Quote:
Originally Posted by business_kid
If you check your box's specs, they usually big themselves up hurling those specs at you.
|
Yes I know - I'm not interested in the maximum spec of the motherboard (and lspci -vv seems to report that), but what is actually being negotiated by the device itself with the motherboard. For example, most modern GPUs will not run at maximum revision x maximum lanes all the time, as a power saving feature. On Windows this can be monitored directly via software (like GPU-Z), can it also be done in linux? (apart from nVidia proprietary driver with certain GeForce GPUs)
Quote:
There's pcie stuff in /sys/bus/ and /sys/module - have you checked them?
|
No. Do you have more specifics?
Quote:
A thing I thought would be more informative is how many lanes the board is using.

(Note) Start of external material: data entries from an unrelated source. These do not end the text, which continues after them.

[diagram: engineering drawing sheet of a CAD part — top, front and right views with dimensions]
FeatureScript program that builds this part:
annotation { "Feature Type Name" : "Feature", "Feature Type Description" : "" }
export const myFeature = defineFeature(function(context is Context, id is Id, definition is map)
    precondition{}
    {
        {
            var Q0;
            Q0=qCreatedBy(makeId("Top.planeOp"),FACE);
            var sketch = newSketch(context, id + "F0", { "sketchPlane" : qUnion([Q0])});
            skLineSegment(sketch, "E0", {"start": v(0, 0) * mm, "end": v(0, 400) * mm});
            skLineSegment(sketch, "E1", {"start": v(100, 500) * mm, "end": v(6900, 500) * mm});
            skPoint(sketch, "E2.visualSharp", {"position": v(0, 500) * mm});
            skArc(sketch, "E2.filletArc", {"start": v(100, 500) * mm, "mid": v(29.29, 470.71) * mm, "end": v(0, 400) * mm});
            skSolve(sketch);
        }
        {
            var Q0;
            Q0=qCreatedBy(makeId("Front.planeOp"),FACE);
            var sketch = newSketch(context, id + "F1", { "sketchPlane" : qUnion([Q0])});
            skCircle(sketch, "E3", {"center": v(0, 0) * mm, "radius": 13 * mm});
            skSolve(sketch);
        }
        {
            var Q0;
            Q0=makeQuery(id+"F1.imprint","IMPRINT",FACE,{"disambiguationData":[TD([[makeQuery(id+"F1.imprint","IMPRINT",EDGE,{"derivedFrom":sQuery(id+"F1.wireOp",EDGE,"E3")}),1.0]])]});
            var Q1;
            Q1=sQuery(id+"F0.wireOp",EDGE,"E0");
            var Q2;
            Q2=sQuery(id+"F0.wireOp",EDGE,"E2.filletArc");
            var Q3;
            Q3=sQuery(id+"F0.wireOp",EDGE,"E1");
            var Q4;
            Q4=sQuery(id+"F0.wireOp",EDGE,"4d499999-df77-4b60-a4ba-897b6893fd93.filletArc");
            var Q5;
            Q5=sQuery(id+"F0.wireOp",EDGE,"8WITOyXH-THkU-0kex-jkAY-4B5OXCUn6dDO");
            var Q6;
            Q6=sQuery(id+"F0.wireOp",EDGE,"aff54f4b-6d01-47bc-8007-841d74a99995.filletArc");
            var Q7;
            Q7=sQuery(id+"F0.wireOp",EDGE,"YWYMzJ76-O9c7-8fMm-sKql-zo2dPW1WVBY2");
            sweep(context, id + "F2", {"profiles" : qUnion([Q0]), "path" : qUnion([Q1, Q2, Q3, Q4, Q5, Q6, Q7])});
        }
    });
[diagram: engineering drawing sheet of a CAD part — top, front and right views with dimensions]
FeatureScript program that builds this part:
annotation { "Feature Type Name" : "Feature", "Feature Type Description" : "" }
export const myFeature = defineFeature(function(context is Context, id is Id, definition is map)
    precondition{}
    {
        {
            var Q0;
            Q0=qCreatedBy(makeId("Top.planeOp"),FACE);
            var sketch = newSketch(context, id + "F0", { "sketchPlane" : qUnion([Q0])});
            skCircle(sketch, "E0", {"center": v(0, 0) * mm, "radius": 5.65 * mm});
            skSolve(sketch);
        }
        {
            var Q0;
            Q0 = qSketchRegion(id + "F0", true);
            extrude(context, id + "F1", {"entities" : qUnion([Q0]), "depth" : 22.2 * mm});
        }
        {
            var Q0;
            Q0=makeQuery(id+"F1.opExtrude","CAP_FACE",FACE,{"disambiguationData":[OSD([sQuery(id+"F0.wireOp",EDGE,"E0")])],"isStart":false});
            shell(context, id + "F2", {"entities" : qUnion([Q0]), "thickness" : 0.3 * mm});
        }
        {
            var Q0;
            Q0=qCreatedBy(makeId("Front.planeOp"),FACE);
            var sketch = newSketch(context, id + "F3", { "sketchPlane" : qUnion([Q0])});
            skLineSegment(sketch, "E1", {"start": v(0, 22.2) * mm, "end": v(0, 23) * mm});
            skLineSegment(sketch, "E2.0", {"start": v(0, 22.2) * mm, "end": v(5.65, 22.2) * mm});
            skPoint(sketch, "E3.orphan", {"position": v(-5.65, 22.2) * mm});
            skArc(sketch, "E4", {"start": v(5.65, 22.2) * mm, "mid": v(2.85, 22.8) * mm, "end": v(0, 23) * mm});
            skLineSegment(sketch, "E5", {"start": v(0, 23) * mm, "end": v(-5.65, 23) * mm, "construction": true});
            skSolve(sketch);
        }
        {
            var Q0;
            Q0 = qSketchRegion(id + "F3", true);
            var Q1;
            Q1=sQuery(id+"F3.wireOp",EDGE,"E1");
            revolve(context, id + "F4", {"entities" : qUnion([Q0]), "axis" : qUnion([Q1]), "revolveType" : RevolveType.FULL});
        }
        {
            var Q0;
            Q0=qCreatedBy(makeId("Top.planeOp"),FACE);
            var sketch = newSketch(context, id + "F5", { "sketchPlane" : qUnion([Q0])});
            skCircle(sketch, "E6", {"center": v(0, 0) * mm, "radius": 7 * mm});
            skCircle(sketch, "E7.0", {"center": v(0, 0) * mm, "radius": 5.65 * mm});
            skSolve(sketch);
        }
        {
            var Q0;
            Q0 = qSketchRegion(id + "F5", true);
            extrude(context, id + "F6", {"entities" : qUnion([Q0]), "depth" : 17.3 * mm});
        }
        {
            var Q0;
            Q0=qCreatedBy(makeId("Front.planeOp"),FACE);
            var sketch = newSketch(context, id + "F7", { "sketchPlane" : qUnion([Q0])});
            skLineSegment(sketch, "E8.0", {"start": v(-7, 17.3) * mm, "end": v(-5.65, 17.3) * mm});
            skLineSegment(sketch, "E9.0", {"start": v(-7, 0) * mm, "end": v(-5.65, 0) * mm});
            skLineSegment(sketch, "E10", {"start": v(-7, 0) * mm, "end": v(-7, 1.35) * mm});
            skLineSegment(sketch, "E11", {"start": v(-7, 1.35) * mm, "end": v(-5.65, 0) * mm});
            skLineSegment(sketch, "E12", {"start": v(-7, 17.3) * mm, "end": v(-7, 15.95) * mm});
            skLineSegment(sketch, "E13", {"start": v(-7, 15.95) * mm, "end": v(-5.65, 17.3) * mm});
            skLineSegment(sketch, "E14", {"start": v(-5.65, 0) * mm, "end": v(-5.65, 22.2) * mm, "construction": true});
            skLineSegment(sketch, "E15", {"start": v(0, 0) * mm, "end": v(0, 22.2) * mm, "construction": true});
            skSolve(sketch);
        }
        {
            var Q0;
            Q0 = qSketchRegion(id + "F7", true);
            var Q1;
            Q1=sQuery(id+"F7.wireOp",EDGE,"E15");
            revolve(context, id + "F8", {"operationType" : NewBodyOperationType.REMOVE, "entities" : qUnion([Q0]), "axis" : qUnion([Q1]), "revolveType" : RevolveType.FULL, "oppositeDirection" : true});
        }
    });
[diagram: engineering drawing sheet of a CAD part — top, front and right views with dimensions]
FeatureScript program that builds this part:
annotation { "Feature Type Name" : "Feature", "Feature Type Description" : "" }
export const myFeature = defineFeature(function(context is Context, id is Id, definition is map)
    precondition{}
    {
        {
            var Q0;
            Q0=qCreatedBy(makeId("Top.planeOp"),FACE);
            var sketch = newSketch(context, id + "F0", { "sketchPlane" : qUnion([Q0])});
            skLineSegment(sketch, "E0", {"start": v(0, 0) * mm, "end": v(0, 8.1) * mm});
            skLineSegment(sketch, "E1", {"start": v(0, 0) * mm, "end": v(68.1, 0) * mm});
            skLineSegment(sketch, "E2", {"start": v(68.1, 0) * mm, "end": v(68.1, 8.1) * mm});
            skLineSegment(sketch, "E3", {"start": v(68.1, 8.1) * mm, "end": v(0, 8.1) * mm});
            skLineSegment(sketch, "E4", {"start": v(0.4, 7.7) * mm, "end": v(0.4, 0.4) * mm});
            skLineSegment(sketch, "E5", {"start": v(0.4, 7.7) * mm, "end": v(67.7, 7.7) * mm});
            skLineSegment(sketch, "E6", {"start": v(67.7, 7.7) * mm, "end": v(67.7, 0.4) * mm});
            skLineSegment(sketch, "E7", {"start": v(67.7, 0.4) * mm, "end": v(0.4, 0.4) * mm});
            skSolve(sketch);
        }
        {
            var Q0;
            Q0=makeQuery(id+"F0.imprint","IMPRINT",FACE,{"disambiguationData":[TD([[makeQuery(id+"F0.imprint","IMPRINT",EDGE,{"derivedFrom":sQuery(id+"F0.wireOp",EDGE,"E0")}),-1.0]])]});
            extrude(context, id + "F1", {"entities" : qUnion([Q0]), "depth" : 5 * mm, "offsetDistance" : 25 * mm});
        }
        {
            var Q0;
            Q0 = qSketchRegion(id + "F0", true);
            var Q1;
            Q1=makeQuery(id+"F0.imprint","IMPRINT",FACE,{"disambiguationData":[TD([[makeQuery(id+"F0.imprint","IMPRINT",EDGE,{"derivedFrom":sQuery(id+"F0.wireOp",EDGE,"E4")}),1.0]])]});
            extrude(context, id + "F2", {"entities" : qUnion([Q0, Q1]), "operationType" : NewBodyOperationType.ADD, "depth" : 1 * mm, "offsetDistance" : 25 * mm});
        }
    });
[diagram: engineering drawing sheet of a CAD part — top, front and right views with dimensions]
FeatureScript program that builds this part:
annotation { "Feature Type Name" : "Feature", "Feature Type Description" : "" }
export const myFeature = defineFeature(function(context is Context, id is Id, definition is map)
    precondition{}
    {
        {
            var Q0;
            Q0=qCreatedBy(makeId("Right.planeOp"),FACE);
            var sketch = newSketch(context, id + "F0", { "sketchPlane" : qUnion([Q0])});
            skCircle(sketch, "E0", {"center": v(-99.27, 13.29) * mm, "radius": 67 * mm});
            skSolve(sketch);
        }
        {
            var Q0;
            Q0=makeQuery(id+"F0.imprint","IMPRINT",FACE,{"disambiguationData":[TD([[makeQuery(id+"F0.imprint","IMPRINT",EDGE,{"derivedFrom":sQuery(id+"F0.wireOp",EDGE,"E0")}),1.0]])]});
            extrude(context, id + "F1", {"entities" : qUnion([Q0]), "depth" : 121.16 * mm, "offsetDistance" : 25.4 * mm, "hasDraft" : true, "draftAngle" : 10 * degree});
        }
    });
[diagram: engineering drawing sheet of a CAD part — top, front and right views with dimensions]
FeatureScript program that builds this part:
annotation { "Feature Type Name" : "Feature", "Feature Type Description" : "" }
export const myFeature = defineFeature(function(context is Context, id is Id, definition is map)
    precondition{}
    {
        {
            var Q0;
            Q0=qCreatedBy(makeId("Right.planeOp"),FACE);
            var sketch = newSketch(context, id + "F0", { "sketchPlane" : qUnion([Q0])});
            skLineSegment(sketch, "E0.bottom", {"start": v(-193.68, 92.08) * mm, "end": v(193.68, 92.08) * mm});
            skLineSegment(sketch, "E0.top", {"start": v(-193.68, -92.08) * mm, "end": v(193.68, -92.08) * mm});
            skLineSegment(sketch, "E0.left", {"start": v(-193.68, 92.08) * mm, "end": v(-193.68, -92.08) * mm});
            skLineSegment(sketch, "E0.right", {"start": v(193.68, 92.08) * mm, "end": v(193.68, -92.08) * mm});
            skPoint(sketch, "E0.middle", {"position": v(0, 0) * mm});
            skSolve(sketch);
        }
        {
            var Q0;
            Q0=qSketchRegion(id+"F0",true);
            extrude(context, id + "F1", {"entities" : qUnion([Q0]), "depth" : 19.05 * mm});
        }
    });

Each lane doubles the bandwith, kind of.
|
Yes this also - each 'generation' doubles bandwidth (kind of) as well, so ideally I'd like to see both, and not just for certain nVidia cards. (In other words, what are *other* controllers using? like USB 3.0, non-nVidia GPUs, PCIe port multipliers/bridges, PCIe storage devices, etc) This is more of a 'trust but verify' kind of operation - I can find whatever the device is advertised to do independent of the machine, but what is the device actually doing?